▸ EXERCISE AIM: Use the entries below and reproduce exactly the lines from the one containing "59, 187, 187)" down to the one containing "This section: solid", both of them included.

Saved data entries
>>>
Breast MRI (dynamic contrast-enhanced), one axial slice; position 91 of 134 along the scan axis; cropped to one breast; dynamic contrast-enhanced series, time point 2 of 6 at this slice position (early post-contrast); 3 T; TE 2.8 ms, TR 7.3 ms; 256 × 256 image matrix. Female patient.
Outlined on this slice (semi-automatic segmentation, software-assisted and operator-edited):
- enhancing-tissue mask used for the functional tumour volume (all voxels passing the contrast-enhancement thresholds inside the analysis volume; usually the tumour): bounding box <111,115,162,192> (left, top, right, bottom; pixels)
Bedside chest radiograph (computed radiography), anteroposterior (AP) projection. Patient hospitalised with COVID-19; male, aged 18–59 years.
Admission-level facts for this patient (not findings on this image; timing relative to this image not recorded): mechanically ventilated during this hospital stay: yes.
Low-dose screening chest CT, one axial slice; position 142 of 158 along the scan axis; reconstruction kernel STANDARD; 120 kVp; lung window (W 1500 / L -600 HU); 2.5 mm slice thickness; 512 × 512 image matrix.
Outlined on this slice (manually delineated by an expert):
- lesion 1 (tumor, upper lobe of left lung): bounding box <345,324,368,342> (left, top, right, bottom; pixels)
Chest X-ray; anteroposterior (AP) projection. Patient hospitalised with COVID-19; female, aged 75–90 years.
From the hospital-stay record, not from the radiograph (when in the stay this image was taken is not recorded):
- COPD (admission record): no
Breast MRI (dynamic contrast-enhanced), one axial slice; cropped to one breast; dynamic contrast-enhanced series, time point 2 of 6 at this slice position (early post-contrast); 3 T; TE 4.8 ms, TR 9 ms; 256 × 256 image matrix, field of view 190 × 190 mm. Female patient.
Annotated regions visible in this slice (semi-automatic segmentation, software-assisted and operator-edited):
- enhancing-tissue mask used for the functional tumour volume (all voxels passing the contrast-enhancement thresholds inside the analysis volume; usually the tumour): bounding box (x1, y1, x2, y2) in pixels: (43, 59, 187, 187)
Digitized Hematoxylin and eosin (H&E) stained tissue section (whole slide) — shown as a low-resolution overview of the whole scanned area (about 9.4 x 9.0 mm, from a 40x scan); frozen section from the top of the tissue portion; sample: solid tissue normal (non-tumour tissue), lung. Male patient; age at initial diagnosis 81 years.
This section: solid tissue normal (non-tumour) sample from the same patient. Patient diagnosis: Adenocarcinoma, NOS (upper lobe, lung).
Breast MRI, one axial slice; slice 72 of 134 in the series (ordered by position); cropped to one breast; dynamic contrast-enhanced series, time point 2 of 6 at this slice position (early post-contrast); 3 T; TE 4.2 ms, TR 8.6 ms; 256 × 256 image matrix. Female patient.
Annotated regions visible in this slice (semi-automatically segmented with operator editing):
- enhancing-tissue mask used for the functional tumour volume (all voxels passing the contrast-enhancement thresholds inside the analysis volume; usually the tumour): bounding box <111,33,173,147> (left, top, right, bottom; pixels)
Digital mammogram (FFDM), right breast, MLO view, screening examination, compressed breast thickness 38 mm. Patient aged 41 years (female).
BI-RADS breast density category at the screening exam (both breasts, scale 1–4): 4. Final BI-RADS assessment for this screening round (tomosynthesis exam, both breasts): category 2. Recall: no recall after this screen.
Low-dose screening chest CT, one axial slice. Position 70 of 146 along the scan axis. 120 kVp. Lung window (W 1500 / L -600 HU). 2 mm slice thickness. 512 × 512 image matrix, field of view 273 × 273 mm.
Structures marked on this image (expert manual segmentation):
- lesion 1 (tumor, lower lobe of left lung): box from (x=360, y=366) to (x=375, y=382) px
<<<
▸ SOLUTION FOR THIS EXERCISE:
- enhancing-tissue mask used for the functional tumour volume (all voxels passing the contrast-enhancement thresholds inside the analysis volume; usually the tumour): bounding box (x1, y1, x2, y2) in pixels: (43, 59, 187, 187)
Digitized Hematoxylin and eosin (H&E) stained tissue section (whole slide) — shown as a low-resolution overview of the whole scanned area (about 9.4 x 9.0 mm, from a 40x scan); frozen section from the top of the tissue portion; sample: solid tissue normal (non-tumour tissue), lung. Male patient; age at initial diagnosis 81 years.
This section: solid tissue normal (non-tumour) sample from the same patient. Patient diagnosis: Adenocarcinoma, NOS (upper lobe, lung).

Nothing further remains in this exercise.